The complex easings referred to in the Windsor Framework are limited in number. They will not directly help small or medium-sized traders and are not available to all businesses. The schemes will remain incredibly complex and, crucially, the EU retains a right unilaterally to withdraw its trusted trader system underpinning any new arrangements.

We arrive at a point where the Irish Sea border remains in place, according to the former Northern Ireland Attorney-General John Larkin KC. Paperwork will still be required for customs purposes and, as we can see back in Northern Ireland, customs or border posts are currently being constructed.

Northern Ireland will continue to be treated as an EU territory in many ways. Under Article 12 of the Northern Ireland protocol, which remains unchanged, the EU can direct UK authorities at ports. It is clear that we have not yet arrived at a point where friction has gone and there are zero checks and paperwork for goods from Great Britain destined for Northern Ireland. However, we must continue to work towards achieving this. While I welcome that some progress has been made here, there is still a long way to go.
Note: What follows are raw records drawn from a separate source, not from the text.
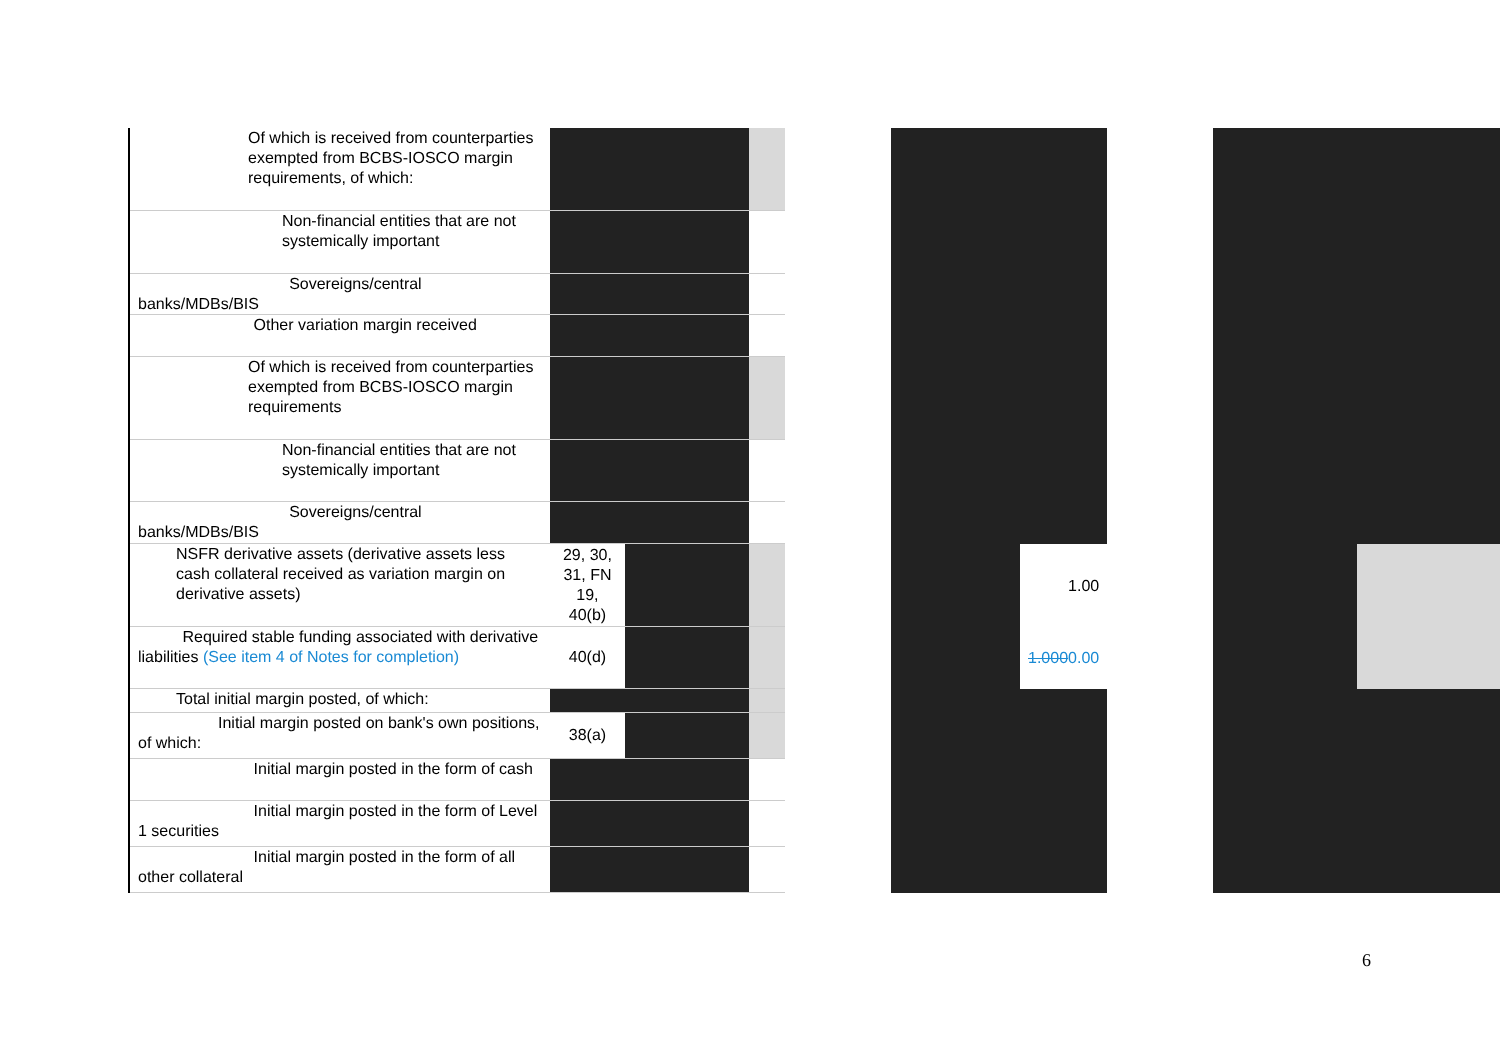| Of which is received from counterparties exempted from BCBS-IOSCO margin requirements, of which: | | | | |
| Non-financial entities that are not systemically important | | | | |
| Sovereigns/central banks/MDBs/BIS | | | | |
| Other variation margin received | | | | |
| Of which is received from counterparties exempted from BCBS-IOSCO margin requirements | | | | |
| Non-financial entities that are not systemically important | | | | |
| Sovereigns/central banks/MDBs/BIS | | | | |
| NSFR derivative assets (derivative assets less cash collateral received as variation margin on derivative assets) | 29, 30, 31, FN 19, 40(b) | | | |
| Required stable funding associated with derivative liabilities (See item 4 of Notes for completion) | 40(d) | | | |
| Total initial margin posted, of which: | | | | |
| Initial margin posted on bank's own positions, of which: | 38(a) | | | |
| Initial margin posted in the form of cash | | | | |
| Initial margin posted in the form of Level 1 securities | | | | |
| Initial margin posted in the form of all other collateral | | | | |
| | | 1.00 |
| | | 1.000 0.00 |
6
To date, we have not seen evidence that the thousands of pages of EU law have been disapplied. Northern Ireland will continue to remain subject to the power and control of EU law, the European court and the European Commission on EU single market laws, which govern the manufacture and sale of goods in Northern Ireland. In some 300 areas, EU jurisdiction applies in Northern Ireland. It is a fact that Northern Ireland producers and consumers will still be subject to foreign laws, even when they do not trade with the EU at all.

To date, there is no evidence that points to a single EU single market law being removed from Northern Ireland.